Task directions: Copy out exactly the lines from the one containing "Get Started" to the end of the records below, both included, and nothing else.

Given records:
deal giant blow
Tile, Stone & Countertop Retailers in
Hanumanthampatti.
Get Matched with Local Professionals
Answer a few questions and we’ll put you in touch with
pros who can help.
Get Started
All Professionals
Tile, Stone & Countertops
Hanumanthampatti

Solution:
Get Started
All Professionals
Tile, Stone & Countertops
Hanumanthampatti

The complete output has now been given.